-------- Quoted passage

Aside from this metric, I also drilled down into the unexpected calls made by each umpire to see the ratio of scores from pitches they called strikes when the league typically called the pitch a ball, and called balls when the league majority was a strike. This acts as somewhat of a proxy for strike zone size, as home plate umpires who call more unexpected strikes relative to balls than normal would tend to have what we perceive as a larger strike zone, and a smaller-than-average ratio would tend to indicate a smaller strike zone.

Once again, I adjusted the ratios to a “plus” stat. Here are the unexpected strike-to-ball ratio scores, or Unexpected S:B+, for the 2016 season:

Umpire Name	2016 Unexpected S:B+
Bill Miller	231
Jim Wolf	214
Bob Davidson	184
Brian Gorman	175
Roberto Ortiz	172
Doug Eddings	166
Stu Scheurwater	166
Lance Barrett	164
Mike Estabrook	162
Chris Segal	157
Eric Cooper	148
Hunter Wendelstedt	146
CB Bucknor	137
Will Little	137
Ben May	135
Kerwin Danley	133
Mike Everitt	130
Tripp Gibson	128
Andy Fletcher	126
Ed Hickox	125
Ted Barrett	123
Nic Lentz	120
Ron Kulpa	119
Jeff Nelson	116
Fieldin Culbreth	115
Mike DiMuro	115
Dan Iassogna	114
Jerry Layne	113
Jeff Kellogg	111
John Hirschbeck	111
Quinn Wolcott	109
Cory Blaser	109
Tim Timmons	108
Phil Cuzzi	106
Marty Foster	106
Vic Carapazza	105
Toby Basner	105
Marvin Hudson	102
Jim Reynolds	101
Brian Knight	98
Carlos Torres	98
Adam Hamari	98
Adrian Johnson	98
Mark Ripperger	97
Tony Randazzo	95
Angel Hernandez	94
Brian O’Nora	92
Mike Winters	90
Rob Drake	86
Lance Barksdale	86
Paul Emmel	86
Laz Diaz	86
Chris Guccione	85
Gabe Morales	84
David Rackley	83
Gary Cederstrom	83
Jim Joyce	81
Dan Bellino	81
Jordan Baker	81
Chad Fairchild	81
Chris Conroy	80
John Tumpane	80
Dana DeMuth	78
Mike Muchlinski	75
Sean Barber	75
Dale Scott	72
Sam Holbrook	70
James Hoye	70
Ramon De Jesus	69
Clint Fagan	68
Alan Porter	67
Chad Whitson	66
Mark Wegner	66
Pat Hoberg	64
Ryan Blakney	64
Bill Welke	63
Jerry Meals	63
D.J. Reyburn	61
Todd Tichenor	61
Joe West	60
Paul Nauert	59
Tom Hallion	58
Greg Gibson	57
Gerry Davis	56
Scott Barry	54
Manny Gonzalez	54
Larry Vanover	53
Alfonso Marquez	52
Mark Carlson	49
Tom Woodring	29

Note that Tom Woodring did not work many games behind home plate, so his extremely low score here is a small sample size. Do not take this to mean Bill Miller’s strike zone is 131 percent larger than the league average! Obviously, this could not be the case. This means that on calls Miller makes that are counter to the league norm, he is much more likely to be calling strikes when most umpires call balls than balls when most umpires call strikes.

----------------

Description of the task
Rewrite the umpire passage between "Aside from this" and "smaller strike zone.", inclusive, replacing "proxy" with "stand-in".

-------- Recorded data

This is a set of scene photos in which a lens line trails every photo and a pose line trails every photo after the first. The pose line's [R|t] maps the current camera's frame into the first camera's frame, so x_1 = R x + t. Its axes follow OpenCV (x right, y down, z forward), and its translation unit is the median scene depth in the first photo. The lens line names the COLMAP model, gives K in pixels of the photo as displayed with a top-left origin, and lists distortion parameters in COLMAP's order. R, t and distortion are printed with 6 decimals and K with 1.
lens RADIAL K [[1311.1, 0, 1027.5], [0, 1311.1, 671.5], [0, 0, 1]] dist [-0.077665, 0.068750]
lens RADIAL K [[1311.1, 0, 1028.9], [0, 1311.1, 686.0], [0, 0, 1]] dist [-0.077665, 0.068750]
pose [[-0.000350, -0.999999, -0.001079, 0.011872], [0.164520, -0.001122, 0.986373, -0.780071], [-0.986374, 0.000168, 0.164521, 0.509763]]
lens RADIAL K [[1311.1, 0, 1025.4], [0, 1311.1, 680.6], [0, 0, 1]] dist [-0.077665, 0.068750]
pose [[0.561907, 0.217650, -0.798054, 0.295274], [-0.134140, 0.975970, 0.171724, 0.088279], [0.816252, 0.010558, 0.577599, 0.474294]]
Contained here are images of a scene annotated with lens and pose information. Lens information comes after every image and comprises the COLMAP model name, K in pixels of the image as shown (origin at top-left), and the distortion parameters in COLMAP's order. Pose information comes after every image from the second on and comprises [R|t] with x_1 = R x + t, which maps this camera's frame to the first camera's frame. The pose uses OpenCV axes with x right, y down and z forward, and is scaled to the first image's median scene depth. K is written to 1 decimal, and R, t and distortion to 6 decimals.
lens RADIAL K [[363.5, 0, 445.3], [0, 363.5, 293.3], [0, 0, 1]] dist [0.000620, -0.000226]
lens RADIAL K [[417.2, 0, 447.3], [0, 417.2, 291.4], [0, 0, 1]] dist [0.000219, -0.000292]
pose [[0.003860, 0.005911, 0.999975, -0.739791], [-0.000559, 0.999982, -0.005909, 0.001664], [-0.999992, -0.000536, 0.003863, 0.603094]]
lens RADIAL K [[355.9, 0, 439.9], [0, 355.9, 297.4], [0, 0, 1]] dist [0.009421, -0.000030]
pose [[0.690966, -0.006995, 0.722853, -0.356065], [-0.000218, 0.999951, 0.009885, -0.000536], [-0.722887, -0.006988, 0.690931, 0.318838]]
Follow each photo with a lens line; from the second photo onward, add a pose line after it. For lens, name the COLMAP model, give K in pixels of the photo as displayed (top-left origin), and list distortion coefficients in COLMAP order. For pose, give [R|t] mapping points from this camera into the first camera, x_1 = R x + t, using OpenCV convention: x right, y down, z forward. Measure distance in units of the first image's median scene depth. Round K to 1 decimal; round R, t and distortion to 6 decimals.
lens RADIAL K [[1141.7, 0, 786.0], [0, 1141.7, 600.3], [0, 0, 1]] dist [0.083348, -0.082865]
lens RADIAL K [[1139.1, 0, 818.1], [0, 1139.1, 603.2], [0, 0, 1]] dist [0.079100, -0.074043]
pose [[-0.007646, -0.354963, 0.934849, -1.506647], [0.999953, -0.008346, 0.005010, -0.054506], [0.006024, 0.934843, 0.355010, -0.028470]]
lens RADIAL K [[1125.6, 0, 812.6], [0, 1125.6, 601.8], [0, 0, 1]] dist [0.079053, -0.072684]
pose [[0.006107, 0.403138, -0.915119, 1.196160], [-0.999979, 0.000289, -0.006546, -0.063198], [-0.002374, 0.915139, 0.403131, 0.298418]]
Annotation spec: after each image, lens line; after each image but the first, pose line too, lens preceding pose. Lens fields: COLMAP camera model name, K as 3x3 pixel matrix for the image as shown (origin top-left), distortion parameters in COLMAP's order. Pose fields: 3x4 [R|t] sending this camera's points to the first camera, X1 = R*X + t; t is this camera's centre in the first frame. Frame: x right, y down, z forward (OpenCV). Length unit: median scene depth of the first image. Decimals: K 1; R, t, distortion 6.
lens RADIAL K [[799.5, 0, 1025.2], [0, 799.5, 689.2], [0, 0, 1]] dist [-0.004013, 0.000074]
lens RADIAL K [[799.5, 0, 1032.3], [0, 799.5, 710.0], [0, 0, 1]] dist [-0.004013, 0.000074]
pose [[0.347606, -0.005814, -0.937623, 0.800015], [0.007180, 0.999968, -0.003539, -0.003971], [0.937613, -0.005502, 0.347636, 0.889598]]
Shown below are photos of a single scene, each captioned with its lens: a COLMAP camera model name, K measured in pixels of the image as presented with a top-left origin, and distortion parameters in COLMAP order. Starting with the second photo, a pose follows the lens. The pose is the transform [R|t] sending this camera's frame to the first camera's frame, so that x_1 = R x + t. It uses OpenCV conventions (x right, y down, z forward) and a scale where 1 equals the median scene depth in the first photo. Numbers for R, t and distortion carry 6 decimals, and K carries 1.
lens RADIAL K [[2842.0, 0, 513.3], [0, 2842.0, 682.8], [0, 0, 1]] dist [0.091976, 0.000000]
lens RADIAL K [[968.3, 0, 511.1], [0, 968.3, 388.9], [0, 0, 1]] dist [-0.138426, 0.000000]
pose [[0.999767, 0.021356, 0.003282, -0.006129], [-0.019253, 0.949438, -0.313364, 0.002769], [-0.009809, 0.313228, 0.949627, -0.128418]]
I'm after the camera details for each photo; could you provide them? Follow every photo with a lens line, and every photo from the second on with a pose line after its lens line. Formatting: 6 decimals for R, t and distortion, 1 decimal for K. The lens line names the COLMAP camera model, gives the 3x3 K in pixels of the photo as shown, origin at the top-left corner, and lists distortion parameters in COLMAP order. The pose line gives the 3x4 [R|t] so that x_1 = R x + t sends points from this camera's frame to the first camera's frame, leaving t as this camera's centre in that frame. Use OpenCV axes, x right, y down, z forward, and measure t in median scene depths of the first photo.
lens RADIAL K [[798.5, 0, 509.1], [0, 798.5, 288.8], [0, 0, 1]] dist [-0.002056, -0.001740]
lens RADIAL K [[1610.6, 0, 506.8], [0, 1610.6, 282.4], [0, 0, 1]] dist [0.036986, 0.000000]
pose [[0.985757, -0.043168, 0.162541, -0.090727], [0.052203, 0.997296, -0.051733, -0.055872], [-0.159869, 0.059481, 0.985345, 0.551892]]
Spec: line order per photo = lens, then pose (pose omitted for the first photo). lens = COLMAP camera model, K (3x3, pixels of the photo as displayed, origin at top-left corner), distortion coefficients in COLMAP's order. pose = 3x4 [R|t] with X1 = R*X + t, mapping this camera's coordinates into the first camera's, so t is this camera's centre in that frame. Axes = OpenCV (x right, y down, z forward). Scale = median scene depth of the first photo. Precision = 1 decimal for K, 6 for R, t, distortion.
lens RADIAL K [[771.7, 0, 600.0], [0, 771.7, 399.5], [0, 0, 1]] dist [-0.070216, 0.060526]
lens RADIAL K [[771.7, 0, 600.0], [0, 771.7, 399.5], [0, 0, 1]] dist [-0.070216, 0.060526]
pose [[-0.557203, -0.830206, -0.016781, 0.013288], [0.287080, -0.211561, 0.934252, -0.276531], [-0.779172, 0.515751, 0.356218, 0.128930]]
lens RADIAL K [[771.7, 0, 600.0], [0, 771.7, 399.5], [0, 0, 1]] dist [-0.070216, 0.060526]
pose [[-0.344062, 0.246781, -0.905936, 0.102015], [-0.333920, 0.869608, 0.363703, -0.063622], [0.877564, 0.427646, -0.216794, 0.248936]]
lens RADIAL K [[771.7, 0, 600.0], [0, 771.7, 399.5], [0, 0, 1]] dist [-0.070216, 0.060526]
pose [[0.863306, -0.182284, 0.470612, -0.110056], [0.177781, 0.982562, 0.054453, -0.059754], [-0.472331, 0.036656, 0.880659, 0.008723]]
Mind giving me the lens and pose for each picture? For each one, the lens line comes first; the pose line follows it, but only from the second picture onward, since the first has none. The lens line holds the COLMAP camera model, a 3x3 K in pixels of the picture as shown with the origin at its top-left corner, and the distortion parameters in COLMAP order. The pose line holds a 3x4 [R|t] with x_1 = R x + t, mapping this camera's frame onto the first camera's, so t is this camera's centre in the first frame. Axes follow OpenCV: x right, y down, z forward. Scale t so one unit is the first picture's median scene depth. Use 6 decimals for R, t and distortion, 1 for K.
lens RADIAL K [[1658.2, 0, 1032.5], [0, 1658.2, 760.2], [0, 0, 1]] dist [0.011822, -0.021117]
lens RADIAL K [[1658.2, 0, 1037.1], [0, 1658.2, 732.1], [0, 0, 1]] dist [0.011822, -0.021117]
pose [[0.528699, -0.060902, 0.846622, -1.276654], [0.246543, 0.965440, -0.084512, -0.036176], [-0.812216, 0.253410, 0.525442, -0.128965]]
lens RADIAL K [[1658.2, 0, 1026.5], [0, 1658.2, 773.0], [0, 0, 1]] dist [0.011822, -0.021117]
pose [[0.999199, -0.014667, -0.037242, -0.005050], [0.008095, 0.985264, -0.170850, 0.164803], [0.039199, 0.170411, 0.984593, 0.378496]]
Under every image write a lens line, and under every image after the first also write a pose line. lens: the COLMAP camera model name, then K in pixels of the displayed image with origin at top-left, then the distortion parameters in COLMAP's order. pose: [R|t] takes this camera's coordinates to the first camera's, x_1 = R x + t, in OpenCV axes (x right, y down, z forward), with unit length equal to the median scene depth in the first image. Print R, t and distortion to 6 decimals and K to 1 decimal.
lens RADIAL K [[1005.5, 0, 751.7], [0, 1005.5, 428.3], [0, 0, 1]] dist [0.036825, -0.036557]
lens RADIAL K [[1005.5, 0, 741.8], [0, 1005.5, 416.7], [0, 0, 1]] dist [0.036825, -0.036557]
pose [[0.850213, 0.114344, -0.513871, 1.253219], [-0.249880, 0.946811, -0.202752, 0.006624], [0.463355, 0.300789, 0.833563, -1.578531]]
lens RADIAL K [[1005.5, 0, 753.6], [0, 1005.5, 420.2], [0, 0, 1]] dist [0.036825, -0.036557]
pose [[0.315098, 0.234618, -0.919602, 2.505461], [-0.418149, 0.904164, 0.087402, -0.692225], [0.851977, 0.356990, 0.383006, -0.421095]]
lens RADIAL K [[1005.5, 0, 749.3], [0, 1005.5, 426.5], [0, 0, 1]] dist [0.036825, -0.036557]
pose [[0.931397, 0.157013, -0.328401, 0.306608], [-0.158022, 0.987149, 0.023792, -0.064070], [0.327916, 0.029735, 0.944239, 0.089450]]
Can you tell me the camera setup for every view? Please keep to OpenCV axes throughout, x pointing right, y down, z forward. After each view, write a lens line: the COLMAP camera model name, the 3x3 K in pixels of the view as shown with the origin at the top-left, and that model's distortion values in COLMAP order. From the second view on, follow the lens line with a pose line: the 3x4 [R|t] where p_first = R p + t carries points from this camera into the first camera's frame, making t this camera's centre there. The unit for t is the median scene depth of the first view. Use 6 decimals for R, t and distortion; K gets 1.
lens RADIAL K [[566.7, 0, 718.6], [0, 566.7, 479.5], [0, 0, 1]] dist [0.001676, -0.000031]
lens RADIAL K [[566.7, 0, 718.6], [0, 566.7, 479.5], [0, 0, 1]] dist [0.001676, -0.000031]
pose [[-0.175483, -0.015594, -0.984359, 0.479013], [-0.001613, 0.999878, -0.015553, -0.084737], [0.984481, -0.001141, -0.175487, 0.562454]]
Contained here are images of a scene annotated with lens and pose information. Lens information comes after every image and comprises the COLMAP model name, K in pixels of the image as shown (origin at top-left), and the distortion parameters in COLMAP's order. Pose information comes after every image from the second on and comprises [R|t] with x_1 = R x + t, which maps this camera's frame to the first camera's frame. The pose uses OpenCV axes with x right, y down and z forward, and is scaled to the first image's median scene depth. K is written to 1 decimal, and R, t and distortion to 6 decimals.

----------------

Result
Aside from this metric, I also drilled down into the unexpected calls made by each umpire to see the ratio of scores from pitches they called strikes when the league typically called the pitch a ball, and called balls when the league majority was a strike. This acts as somewhat of a stand-in for strike zone size, as home plate umpires who call more unexpected strikes relative to balls than normal would tend to have what we perceive as a larger strike zone, and a smaller-than-average ratio would tend to indicate a smaller strike zone.